═══ Provided records ═══
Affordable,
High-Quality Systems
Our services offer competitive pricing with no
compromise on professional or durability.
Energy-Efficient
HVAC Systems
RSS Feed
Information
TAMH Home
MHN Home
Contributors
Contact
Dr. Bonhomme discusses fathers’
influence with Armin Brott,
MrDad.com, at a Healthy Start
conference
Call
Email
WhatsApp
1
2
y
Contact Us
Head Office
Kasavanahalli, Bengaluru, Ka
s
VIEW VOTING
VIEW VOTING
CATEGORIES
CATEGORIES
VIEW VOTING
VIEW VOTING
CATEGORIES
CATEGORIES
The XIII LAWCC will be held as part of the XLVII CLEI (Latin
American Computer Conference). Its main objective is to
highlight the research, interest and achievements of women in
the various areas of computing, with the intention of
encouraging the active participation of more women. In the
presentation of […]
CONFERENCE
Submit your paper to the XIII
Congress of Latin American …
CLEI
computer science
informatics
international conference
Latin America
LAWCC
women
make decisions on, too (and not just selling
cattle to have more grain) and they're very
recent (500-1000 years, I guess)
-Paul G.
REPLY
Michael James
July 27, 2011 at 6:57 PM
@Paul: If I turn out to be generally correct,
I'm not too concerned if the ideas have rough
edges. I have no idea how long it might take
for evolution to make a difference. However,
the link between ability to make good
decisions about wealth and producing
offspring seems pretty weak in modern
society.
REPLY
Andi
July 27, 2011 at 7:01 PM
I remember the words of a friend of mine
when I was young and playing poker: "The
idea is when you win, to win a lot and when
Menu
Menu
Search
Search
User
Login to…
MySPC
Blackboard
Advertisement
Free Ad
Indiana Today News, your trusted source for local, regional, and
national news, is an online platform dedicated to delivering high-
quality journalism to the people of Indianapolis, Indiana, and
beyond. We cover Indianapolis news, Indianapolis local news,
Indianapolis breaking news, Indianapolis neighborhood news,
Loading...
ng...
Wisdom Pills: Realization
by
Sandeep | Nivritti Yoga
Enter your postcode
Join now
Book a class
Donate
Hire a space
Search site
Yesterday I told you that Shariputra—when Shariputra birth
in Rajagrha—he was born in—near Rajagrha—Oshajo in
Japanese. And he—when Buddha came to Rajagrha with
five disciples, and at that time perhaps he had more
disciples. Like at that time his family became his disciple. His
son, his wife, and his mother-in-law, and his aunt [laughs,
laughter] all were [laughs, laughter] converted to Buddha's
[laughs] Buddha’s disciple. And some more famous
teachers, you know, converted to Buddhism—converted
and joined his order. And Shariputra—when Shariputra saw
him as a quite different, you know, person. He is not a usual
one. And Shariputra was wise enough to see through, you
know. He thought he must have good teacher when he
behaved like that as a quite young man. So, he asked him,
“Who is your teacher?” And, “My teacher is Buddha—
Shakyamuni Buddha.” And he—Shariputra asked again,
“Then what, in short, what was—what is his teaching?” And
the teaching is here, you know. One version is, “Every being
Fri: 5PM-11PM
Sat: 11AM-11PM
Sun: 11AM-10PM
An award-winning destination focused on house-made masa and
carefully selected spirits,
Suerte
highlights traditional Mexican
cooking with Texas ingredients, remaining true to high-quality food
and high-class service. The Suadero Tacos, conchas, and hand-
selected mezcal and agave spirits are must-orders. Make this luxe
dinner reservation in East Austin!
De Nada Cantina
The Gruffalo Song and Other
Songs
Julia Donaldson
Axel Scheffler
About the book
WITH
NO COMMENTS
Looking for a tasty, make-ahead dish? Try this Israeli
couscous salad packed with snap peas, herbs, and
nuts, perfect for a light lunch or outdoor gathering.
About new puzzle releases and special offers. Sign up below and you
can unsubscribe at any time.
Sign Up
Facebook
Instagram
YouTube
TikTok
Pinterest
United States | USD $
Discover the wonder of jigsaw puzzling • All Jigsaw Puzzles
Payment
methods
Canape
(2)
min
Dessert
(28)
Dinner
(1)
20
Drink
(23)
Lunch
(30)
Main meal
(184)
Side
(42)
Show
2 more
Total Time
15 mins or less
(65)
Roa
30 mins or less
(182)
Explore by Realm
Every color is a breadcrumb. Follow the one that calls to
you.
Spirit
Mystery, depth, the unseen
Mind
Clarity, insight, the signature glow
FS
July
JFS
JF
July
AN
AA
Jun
═══
Go through the records and report each line that contains "local".

Response to this exercise ▸
Indiana Today News, your trusted source for local, regional, and
beyond. We cover Indianapolis news, Indianapolis local news,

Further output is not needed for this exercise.